The Herald, Sharon, Pa.

Local News

December 30, 2011

Winner Aviation appealing jury award

TRUMBULL COUNTY — Winner Aviation is appealing a recent Philadelphia jury verdict that it must pay two Ohio residents $11.358 million in damages after they were severely burned in a 2007 plane crash.

Rick Hale, president and chief executive officer of the fixed-base operator at the Youngstown-Warren Regional Airport, said Thursday, “There’s a lot of room for us to do an appeal.”

Earlier this month the aviation maintenance company lost a case filed by Akron-area plaintiffs Robert E. Marsico Jr. and his fiancee Heather Moran. Marsico, a physician, and Ms. Moran, a pilot, sued and said Winner Aviation was negligent in its maintenance of Marsico’s Cessna 337 Skymaster twin-engine aircraft.

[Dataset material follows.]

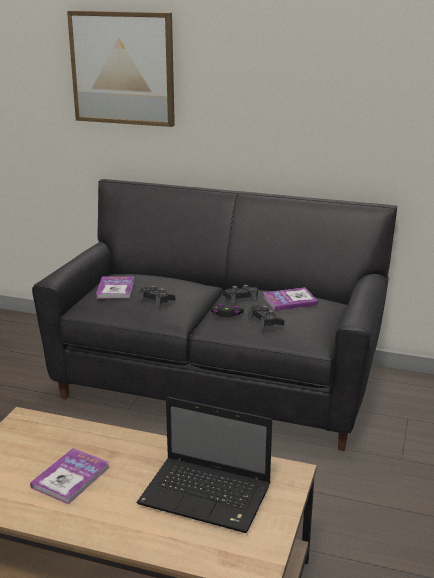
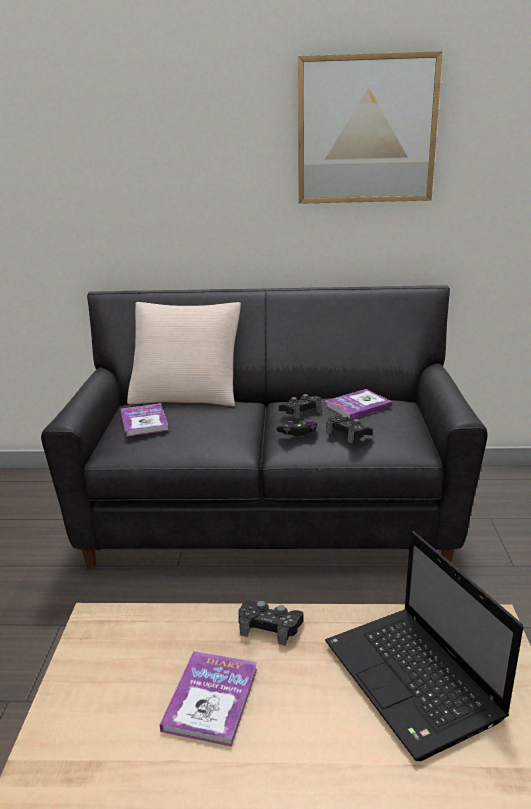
camera: 15 degrees left, 0 degrees up
(123, 68) = (106, 150): picture -> picture (366, 130)
(156, 300) = (203, 427): black game controller -> black game controller (270, 626)
(162, 271) = (187, 393): none -> beige pillow
(208, 496) = (414, 682): laptop -> laptop turned 60 degrees clockwise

Ms. Moran was piloting the plane when it took off from an airport in Georgia, and she and Marsico maintained that the plane’s first engine failed shortly after takeoff and that the second engine also experienced problems and was unable to power the plane.

Ms. Moran tried to return to Dekalb-Peachtree Airport, but crash landed at a water treatment plant. According to the National Transportation Safety Board report, the plane hit a concrete structure, then the ground and erupted into flames. Ms. Moran and Marsico suffered third-degree burns to 40 percent of their bodies.

Hale, a Sharon resident, said Ms. Moran’s decision to return to the airport where the flight began is just one issue, and one reason he believes she is partly responsible for the crash.

The jury determined that her $6.458 million in damages should be reduced by 20 percent to coincide with her responsibility for the crash. Ms. Moran has been unable to return to work as a pilot since the crash due to her injuries.

Marsico has been able to return to work, and was awarded $4.9 million.

The NTSB said Ms. Moran’s failure to use “all of the power available following an engine failure,” contributed to the crash, as did the failure of the rear engine.

Once Ms. Moran detected problems in the air, she estimated the plane was about 1,000 or 1,500 feet above ground. She decided not to land at the closest airport, about 6 miles away, instead opting to try to return to the original airport 10 miles away, thinking it was better prepared for an emergency. The farther-away airport also had a control tower.

Marsico registered the plane in June 2005, and Hale said Winner Aviation had performed the maintenance work on the aircraft since that time.

“We did everything per the maintenance manuals for the aircraft and the engines,” Hale said. “We’re just keeping our plotted course in defending this. We’re not interested in settling. We’re taking it to the appeal court.”

Hale added, “We’re sorry for the injuries that the two plaintiffs went through, but we find ourselves to be no way negligible for what has happened.”